__Task to carry out__
A word-for-word reproduction of the data below is needed, with no pictures in it.

__Provided data__
+ + +
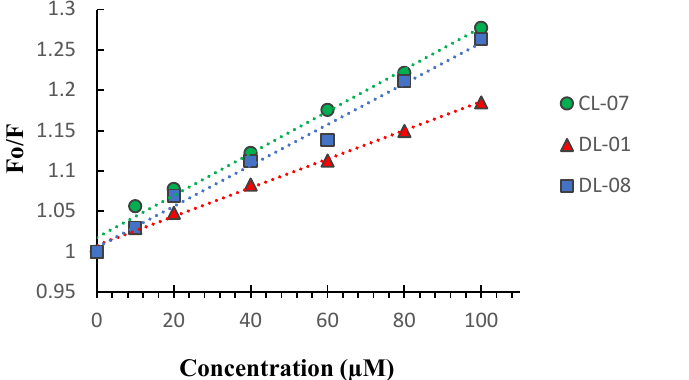
Figure 7. Steady-state fluorescence intensities of CT DNA–EtBr in the absence and presence of compounds.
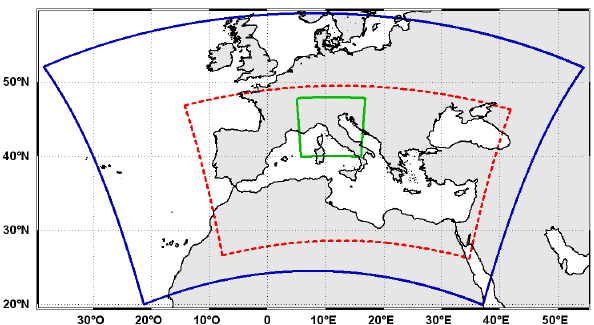
Figure 1. SIMM: model domain for the 0.1 ◦ BOLAM (red dashed line), the 0.07 ◦ BOLAM (blue solid line) and the 0.0225 ◦ MOLOCH (green solid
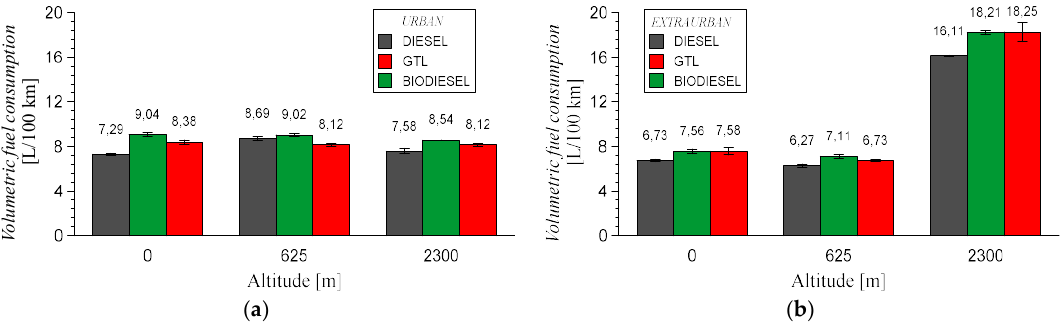
Figure 11. Volumetric fuel consumption: ( a ) Urban driving conditions, ( b ) Extra-urban driving conditions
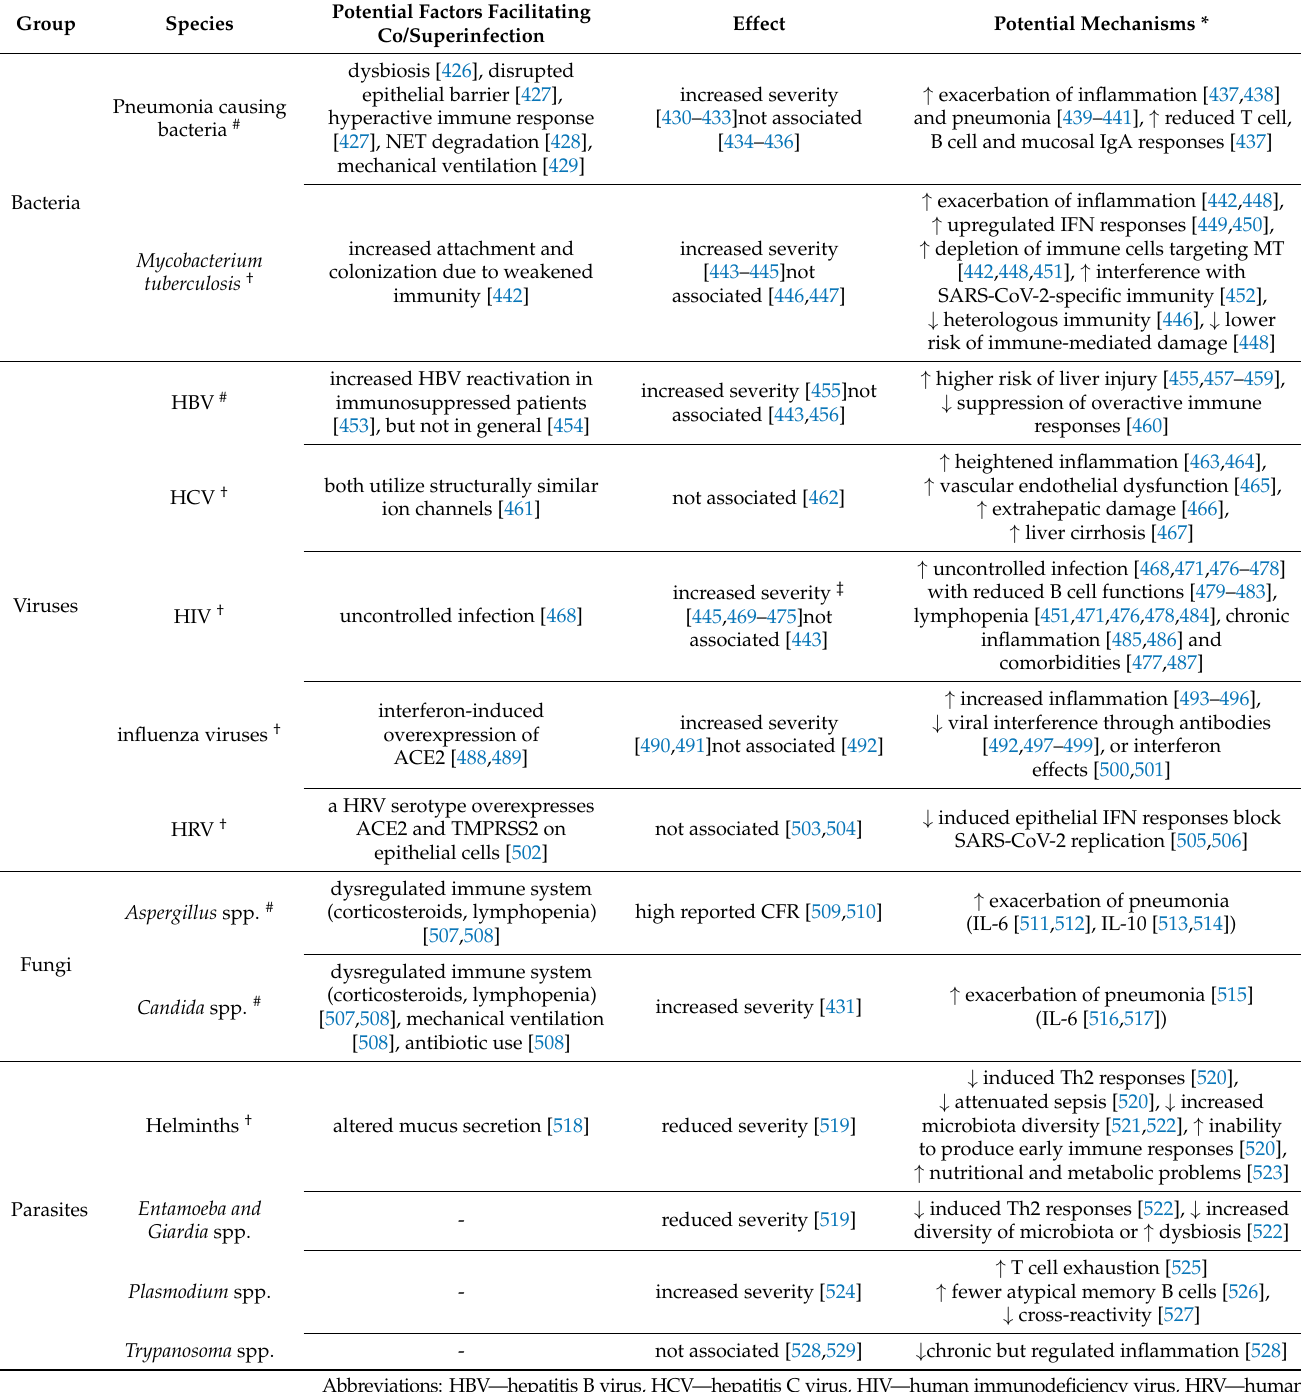
Table 5. Co- and superinfections tested for associations with COVID-19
+ + +
__Response to the task__
Figure 7. Steady-state fluorescence intensities of CT DNA–EtBr in the absence and presence of compounds.
Figure 1. SIMM: model domain for the 0.1 ◦ BOLAM (red dashed line), the 0.07 ◦ BOLAM (blue solid line) and the 0.0225 ◦ MOLOCH (green solid
Figure 11. Volumetric fuel consumption: ( a ) Urban driving conditions, ( b ) Extra-urban driving conditions
Table 5. Co- and superinfections tested for associations with COVID-19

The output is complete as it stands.